Aus der Krise steuern durch weniger Steuern

Auch der Fiskus liefert gerne Anreize, um die Nachfrage zu steigern. Aber die Beschenkten müssen mitspielen.

Statt selbst Geld auszugeben, kann der Staat auch seinen Bürgern Geld in die Hand drücken, auf dass sie ihren Konsum steigern. Dabei braucht er nicht einmal aktiv werden. Andere erledigen, sobald die Krise einmal da ist, seine Arbeit: die automatischen Stabilisatoren. Gibt es mehr Arbeitslose, wird auch mehr Arbeitslosengeld ausbezahlt. Sinken die Einkommen, dann sinkt die Steuerbelastung noch stärker. Diese Mechanismen verdanken wir unserem Wohlfahrtsstaat mit seinem progressivem Steuersystem – Errungenschaften, die das Amerika der Weltwirtschaftskrise noch nicht kannte.

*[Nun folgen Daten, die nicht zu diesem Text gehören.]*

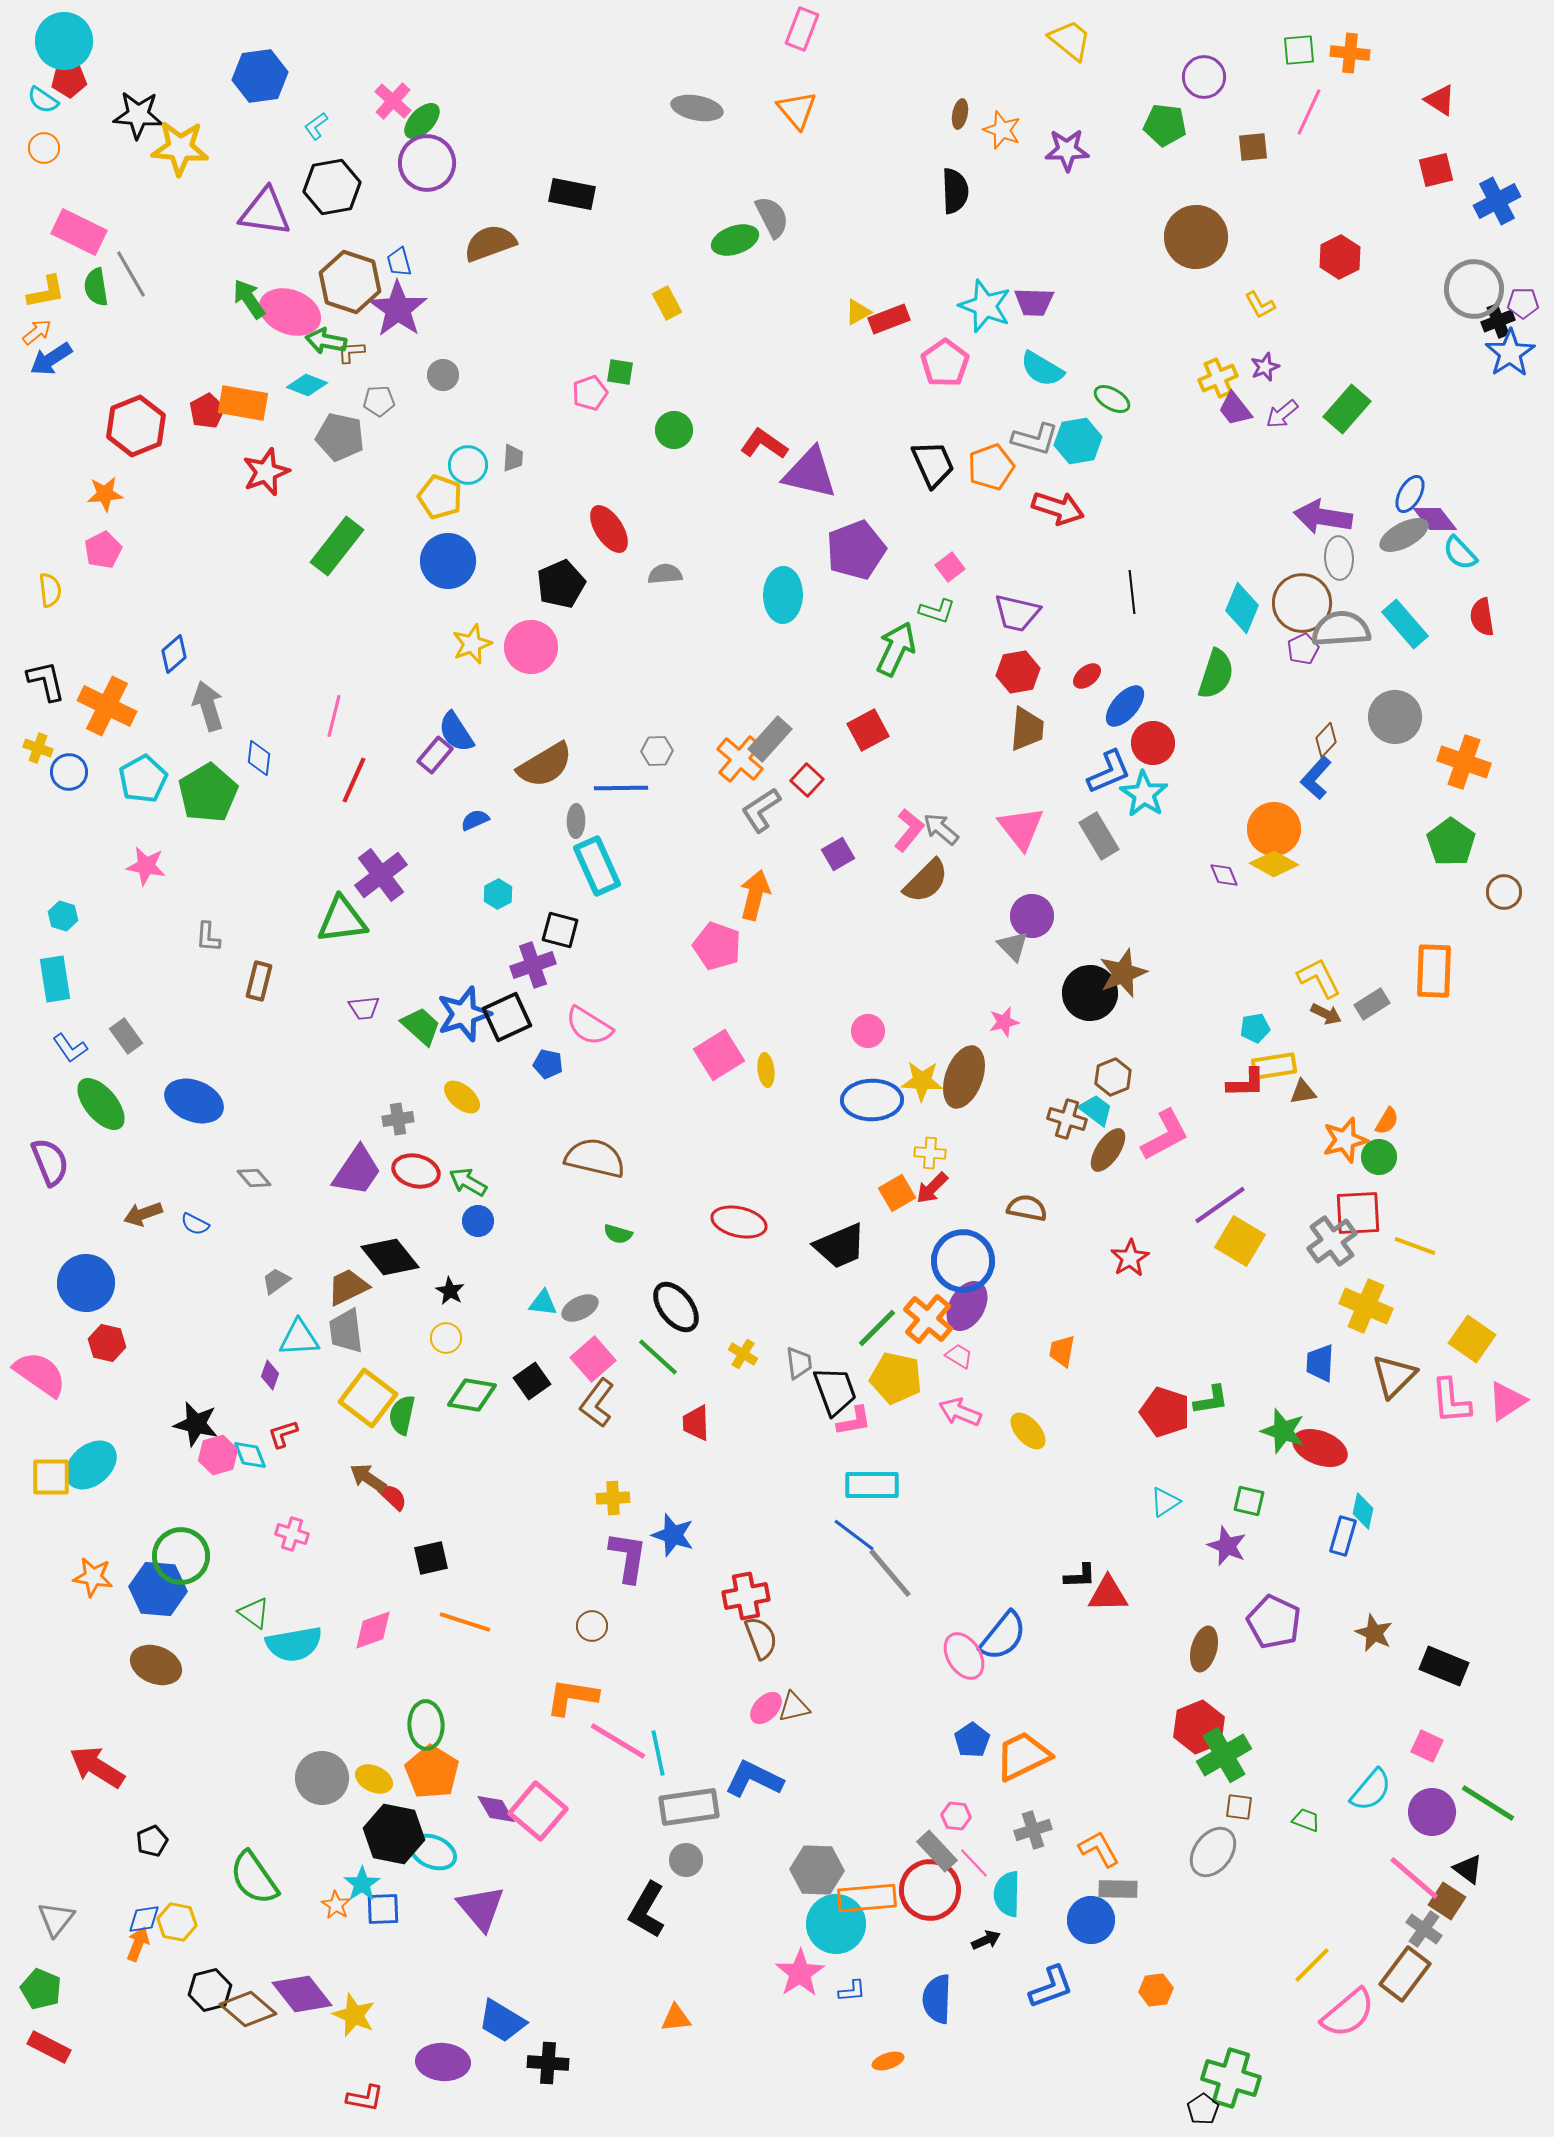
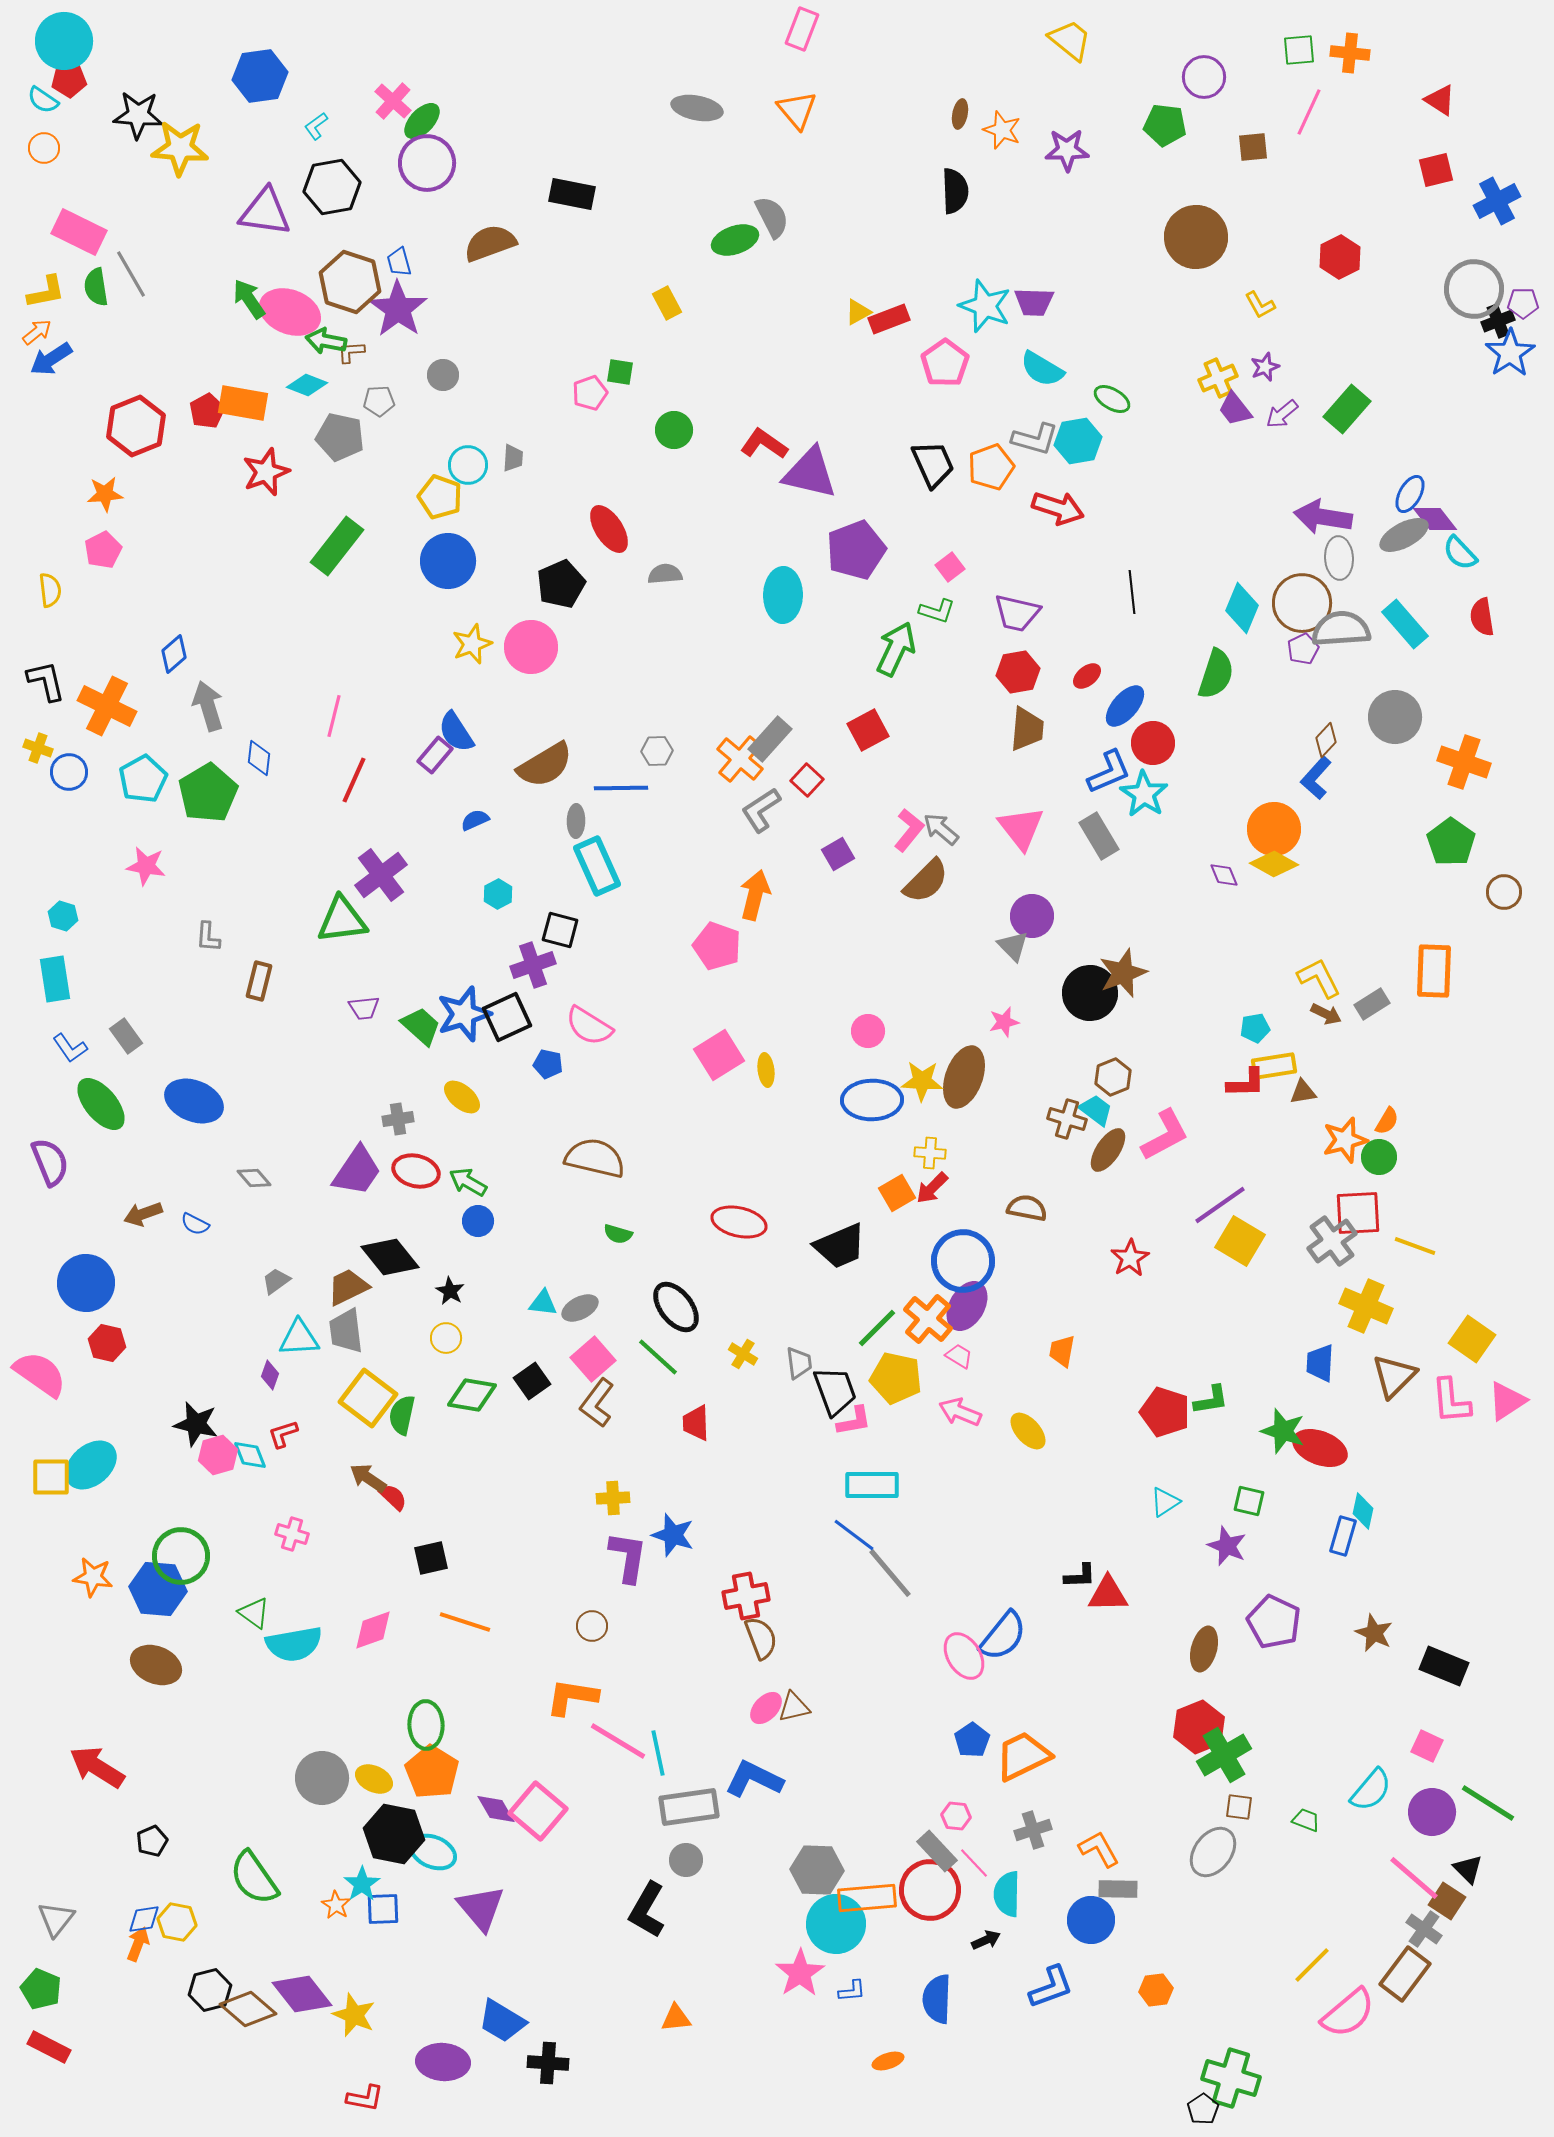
black triangle at (1468, 1869): rotated 8 degrees clockwise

In einer schweren Krise steigt freilich der Druck auf die Politiker, die Nachfrage der Steuersubjekte aktiv zu stimulieren. Auch hier gibt es ein reiches Arsenal an Wunderwaffen, von Steuersenkungen über Investitionsanreize bis zu Konsumgutscheinen. Im Vergleich zum Staat als Bauherr haben diese Geschenke einen klaren Vorteil: Sie wirken, soweit sie wirken, ziemlich schnell – vor allem dann, wenn sie zeitlich begrenzt sind. Die Frage ist nur: Wie stark wirken sie?

Aus Shoppern werden Sparefrohs

Denn die Beschenkten könnten sich zieren. Unternehmen investieren nicht, obwohl sie eine neue Maschine vorzeitig abschreiben könnten. Statt zu konsumieren legen private Haushalte das zusätzliche Geld aufs Sparbuch. Nach den Modellen liberaler Ökonomen wird der „Homo oeconomicus“ nie anders handeln, weil er sich an seinem Lebenseinkommen orientiert und nicht daran, wie viel er gerade in der Kasse hat. Als rationales Wesen durchschaut er, dass der Staat das verschenkte Geld bei der nächsten Steuerreform zurückfordern wird. Also wäre es unvernünftig, es auszugeben.

Dieses Mantra der Angebotsökonomie wurde in den letzten Jahren zaghaft in Zweifel gezogen. Studien zeigten, dass Konsumgutscheine eilig eingelöst werden. So rational, wie in den Modellen angenommen, scheinen die Menschen oft nicht zu agieren. Ein neuer Konsens könnte lauten: Die Multiplikatoren sind größer als null, aber doch weit kleiner, als Keynes und seine Schüler es sich erhofft hatten. Doch während die Forscher noch grübeln, wie sie die Unvernunft in ihre Modelle einbauen können, schlägt nun eine neue Weltwirtschaftskrise zu.

In ihr scheinen die gewohnten Dogmen wieder zu gelten, wenn auch aus anderen Gründen: der großen Unsicherheit und der Angst vor der Zukunft. Die hoch verschuldeten US-Haushalte sind froh, wenn sie mit zusätzlichem Geld ihre Kredite zurückzahlen können. Wer keine Hypotheken hat, sorgt für für die schlechten Zeiten vor. Unternehmen mit Überkapazitäten und knapper Kassa investieren trotz aller Anreize nicht. Damit verpuffen die staatlichen Gaben vielleicht genau dann, wenn Hilfe am nötigsten wäre.